Dave/Brian/Jim/all..

Thanks for the feedback. I also received one from Bob VE7BS describing his pal's results from the top of a tower block with a whip on top-band.

Brian's point about ships antennas is one I also recall seeing mentioned in G3LNP's article about his top-fed tower. It seems that the early workers just calculated the effective height of the antenna measured from the radio cabin, not from the sea surface, and were surprised at how good the results were. I think there has been a blind spot in conventional understanding of how a small antenna fed against 'ground' works when it's sitting ontop of something else, and it seemed to me that if we took this into account, a lot more interesting locations might suggest themselves for LF working.

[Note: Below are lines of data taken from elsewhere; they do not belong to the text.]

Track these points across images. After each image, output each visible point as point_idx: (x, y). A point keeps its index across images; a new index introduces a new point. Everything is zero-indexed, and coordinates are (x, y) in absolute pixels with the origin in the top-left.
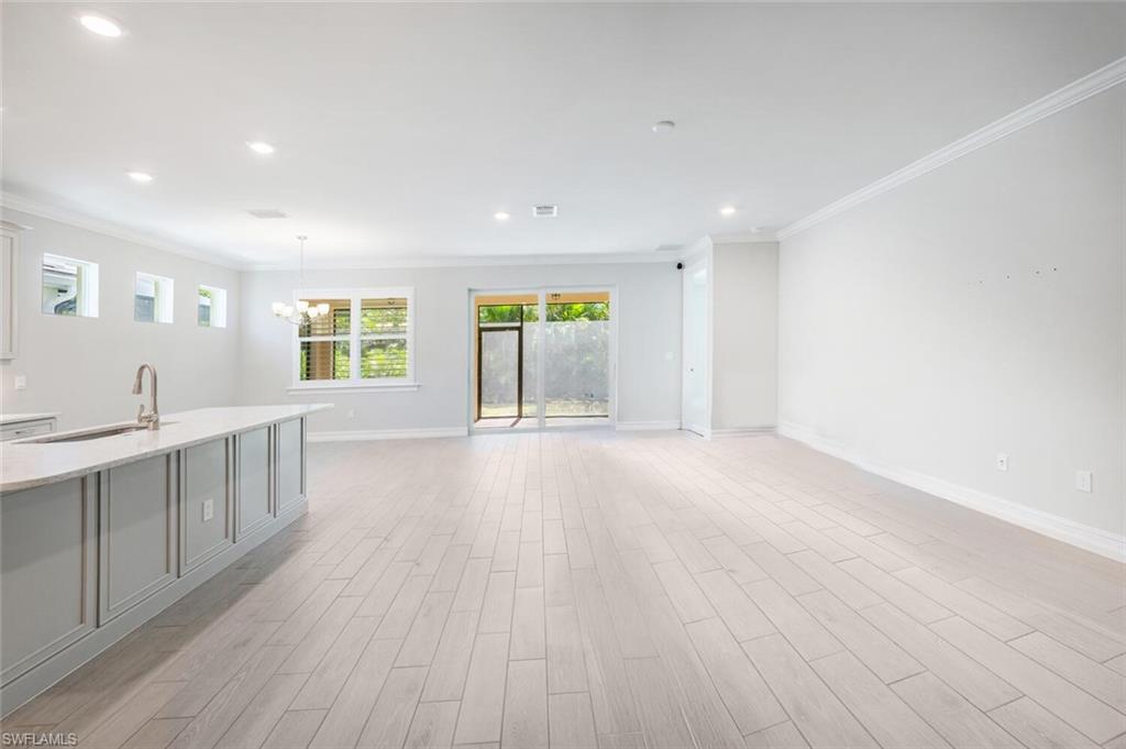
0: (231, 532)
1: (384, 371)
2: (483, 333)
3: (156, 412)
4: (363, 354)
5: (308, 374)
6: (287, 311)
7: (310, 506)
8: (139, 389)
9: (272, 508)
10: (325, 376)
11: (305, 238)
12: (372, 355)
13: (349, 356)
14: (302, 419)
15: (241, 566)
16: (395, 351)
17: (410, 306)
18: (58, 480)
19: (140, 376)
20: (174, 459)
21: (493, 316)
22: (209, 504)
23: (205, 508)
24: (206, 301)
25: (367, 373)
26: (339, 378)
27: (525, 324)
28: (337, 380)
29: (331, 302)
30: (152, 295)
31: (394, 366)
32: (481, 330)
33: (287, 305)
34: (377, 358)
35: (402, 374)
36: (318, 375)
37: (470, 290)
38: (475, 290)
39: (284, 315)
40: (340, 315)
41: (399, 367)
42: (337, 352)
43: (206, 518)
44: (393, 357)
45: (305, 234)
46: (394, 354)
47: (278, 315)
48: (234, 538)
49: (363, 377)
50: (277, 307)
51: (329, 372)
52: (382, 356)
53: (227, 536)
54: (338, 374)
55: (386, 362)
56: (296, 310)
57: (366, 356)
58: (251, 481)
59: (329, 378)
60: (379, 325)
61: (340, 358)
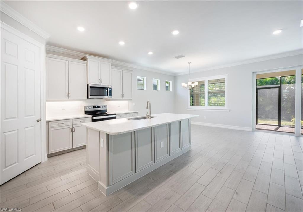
0: (169, 152)
1: (216, 104)
2: (258, 90)
3: (150, 114)
4: (209, 99)
5: (193, 104)
6: (186, 85)
7: (192, 148)
8: (147, 108)
9: (180, 146)
10: (197, 105)
11: (190, 63)
12: (211, 99)
13: (204, 99)
14: (189, 119)
15: (171, 164)
16: (220, 97)
17: (226, 82)
18: (121, 133)
19: (148, 104)
20: (153, 129)
21: (261, 83)
22: (162, 143)
23: (162, 144)
24: (167, 85)
25: (210, 104)
26: (202, 106)
27: (282, 85)
28: (201, 106)
29: (199, 82)
30: (157, 84)
31: (220, 102)
32: (257, 89)
33: (186, 83)
34: (214, 100)
35: (223, 105)
36: (195, 105)
37: (253, 72)
38: (255, 72)
39: (185, 87)
40: (202, 86)
41: (221, 103)
42: (201, 98)
43: (162, 147)
44: (219, 99)
45: (190, 62)
46: (219, 98)
47: (183, 87)
48: (170, 154)
49: (209, 106)
50: (183, 84)
51: (199, 104)
52: (215, 99)
53: (167, 153)
54: (201, 104)
55: (217, 101)
56: (188, 85)
57: (210, 99)
58: (174, 138)
59: (198, 106)
60: (214, 89)
61: (202, 100)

We don't need to be able to actually see and touch the conductors involved in the process of carrying the current up and down the structure in order to know that we are using it as an antenna. If I sit on the top of my tower with some sort of whip or capacity hat out in clear space, and I can measure that I am poking a useful amount of RF current into it, then I don't need to go to great lengths to trace how this current is getting back down the tower to ground. In particular I don't need to run a wire down the side of the tower and worry about how to ground it at the bottom. I can assume the current is flowing down the tower because there's simply nowhere else it can go. If a meter at the base of the whip registers 1 amp then that's 1 amp flowing down the whole height of the tower. I can then just measure the height of the tower above the surrounding terrain, derive the radiation resistance (using the full height, not half of it), and estimate the erp from that. As I said in my RadCom letter, a small antenna fed 'against ground' at a height of H metres is a vertical antenna H metres tall. This is clearly only true if the structures in question are small compared to a wavelength, but this is certainly going to be true for 2.2km waves.

What would be useful now is to see how easy or difficult it might be to push a decent amount of RF current into a whip from the top of something tall.